Vor dem Hintergrund der nicht vorhandenen kausalen Behandlungsmöglichkeiten von Long COVID hat Bundesgesundheitsminister Karl Lauterbach am Montag nach der zweiten Sitzung des Runden Tischs von Wissenschaftlern, Ärzten und Betroffenen dringend dazu aufgerufen, die Möglichkeit zur Impfung – auch in Kombination gegen Influenza zu nutzen. Damit lasse sich derzeit noch rechtzeitig vor Weihnachten und der dann steigenden Kontaktfrequenzen eine ausreichende Immunität aufbauen. Mit einer Impfung sinke nicht nur das Risiko für eine Infektion und eines schweren akuten Krankheitsverlaufs, sondern das Risiko für Long COVID nach einer Infektion könne dadurch halbiert werden.
Um die Krankheit zu erforschen, wollen das BMG und das Bundesforschungsministerium im nächsten Jahr 130 Millionen Euro, davon 50 Millionen speziell zur Behandlung von Kindern, zur Verfügung stellen. Weitere 20 Millionen Euro werden über den Bundesausschuss und dessen Innovationsfonds finanziert. Da die Beratungen des Bundeshaushalts 2024 derzeit noch laufen, sei dies aber nicht sicher, so Lauterbach. Darüber hinaus arbeite das Bundesinstitut für Arzneimittel an einer Arzneimittelliste für den Off-Label-Use.
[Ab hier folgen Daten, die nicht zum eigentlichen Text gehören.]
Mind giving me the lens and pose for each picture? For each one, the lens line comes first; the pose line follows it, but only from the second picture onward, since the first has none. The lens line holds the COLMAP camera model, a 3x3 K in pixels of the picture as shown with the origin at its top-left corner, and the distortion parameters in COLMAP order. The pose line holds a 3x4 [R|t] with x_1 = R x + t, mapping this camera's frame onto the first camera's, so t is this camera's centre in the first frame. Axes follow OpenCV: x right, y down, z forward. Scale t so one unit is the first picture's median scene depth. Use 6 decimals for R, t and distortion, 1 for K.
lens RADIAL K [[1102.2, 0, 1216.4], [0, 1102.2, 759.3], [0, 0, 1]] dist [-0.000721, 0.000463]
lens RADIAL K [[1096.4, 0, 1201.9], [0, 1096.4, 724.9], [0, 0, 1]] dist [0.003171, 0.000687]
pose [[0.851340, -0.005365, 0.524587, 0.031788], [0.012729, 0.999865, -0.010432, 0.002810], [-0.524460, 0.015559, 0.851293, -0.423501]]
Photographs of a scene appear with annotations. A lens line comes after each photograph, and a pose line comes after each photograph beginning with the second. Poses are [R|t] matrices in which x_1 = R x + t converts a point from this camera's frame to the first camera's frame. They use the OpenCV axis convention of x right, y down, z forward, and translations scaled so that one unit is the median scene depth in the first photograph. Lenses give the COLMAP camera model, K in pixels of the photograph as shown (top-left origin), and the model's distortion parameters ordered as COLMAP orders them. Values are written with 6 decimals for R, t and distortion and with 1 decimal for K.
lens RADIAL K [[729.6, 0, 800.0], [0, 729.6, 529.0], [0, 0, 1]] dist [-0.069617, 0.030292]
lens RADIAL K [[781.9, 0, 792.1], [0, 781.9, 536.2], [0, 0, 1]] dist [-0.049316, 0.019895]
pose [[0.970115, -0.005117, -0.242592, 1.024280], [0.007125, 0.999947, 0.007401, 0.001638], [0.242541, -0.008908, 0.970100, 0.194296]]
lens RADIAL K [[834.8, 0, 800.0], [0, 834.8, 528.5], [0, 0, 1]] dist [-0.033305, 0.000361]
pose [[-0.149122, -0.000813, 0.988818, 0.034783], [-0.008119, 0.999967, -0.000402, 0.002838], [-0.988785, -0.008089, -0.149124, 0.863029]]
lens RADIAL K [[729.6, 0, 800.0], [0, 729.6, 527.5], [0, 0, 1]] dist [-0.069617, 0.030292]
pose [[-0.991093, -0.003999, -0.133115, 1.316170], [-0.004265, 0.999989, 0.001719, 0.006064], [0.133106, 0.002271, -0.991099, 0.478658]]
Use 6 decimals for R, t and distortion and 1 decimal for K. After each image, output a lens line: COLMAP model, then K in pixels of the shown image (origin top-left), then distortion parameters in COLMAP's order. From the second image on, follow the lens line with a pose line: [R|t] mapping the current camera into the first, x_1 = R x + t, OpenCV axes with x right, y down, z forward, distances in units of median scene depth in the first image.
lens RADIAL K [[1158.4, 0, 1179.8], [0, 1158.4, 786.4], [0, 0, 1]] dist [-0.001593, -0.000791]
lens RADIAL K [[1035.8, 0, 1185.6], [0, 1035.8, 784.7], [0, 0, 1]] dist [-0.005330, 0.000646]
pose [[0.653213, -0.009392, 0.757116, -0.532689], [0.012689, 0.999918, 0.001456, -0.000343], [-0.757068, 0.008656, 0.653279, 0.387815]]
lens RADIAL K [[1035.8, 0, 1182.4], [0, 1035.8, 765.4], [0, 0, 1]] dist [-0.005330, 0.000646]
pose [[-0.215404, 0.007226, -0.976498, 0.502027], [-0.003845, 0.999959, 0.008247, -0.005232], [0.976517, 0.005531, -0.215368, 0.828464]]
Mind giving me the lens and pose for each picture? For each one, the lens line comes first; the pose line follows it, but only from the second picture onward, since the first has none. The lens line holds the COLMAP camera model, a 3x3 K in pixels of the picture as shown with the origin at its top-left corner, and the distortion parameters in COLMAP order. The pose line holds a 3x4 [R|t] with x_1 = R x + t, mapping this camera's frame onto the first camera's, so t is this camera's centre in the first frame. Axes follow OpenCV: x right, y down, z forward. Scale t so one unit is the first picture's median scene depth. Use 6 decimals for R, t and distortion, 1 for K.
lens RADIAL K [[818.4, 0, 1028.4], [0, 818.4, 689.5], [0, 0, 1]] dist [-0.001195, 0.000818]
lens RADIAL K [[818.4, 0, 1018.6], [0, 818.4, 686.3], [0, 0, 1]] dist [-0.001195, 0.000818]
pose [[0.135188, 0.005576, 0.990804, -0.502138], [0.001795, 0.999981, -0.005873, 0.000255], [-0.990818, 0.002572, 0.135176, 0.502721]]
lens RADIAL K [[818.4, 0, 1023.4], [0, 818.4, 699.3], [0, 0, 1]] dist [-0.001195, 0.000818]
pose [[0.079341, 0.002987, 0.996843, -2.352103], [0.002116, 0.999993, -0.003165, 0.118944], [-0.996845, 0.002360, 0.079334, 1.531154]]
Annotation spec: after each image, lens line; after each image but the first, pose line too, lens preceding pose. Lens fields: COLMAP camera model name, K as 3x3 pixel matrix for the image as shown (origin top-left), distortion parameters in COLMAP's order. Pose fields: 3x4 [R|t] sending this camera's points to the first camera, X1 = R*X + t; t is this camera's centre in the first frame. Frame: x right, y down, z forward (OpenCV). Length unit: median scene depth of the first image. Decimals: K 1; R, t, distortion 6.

Die geplanten Forschungsmittel würden es erlauben, im kommenden Jahr etwa 30 Forschungsgruppen zu finanzieren, so Professor Carmen Scheibenbogen, Leiterin der Immundefekt-Ambulanz der Charité. Dort ist inzwischen eine Studienplattform errichtet worden, die interdisziplinäre Untersuchungen ermöglicht, die Mechanismen der Entstehung und Entwicklung von Long COVID aufzuklären, die verschiedenen Krankheitsmuster und deren Verläufe zu differenzieren sowie Biomarker und mögliche Therapieoptionen zu identifizieren.
Neben den erst vorläufigen und noch unzureichenden Erkenntnissen über den Krankheitsverlauf und noch fehlenden kausalen Therapien ist aber auch die Versorgungssituation für die betroffenen Patienten unzureichend. Notwendig, so Lauterbach, wären etwa zehn regionale Exzellenz-Center, in denen einerseits Patienten behandelt werden können, die aber auch als Ansprechpartner und Berater von Haus- und Fachärzten in der Fläche zur Verfügung stehen. Von diesen Ärzten könne nicht erwartet werden, dass ihnen alle derzeit bereits identifizierten Krankheitscluster, deren Verläufe und die dafür bereits identifizierten Therapieoptionen kennen. Von entscheidender Bedeutung dafür, die Versorgung in der Fläche zu verbessern, sei der Know-how-Transfer von den Zentren in die Peripherie, so Lauterbach.
Das BMG selbst bietet über das Portal www.bmg-longcovid.de einen Informationsservice speziell auch für Ärzte an und verlinkt zu möglichen Konsil-Partnern, Leitlinien und aktuellen Studien.
Nach Erkenntnissen des RKI auf der Basis von gemeldeten Testergebnissen, der Hospitalisierung von Infizierten Patienten und des Abwassermonitorings liegt die aktuelle Sieben-Tage-Inzidenz bei etwa 1700, Tendenz leicht steigend. Derzeit, so Professor Lars Schaade vom RKI, seien fünf Prozent der ITS-Betten von COVID-infizierten Patienten belegt.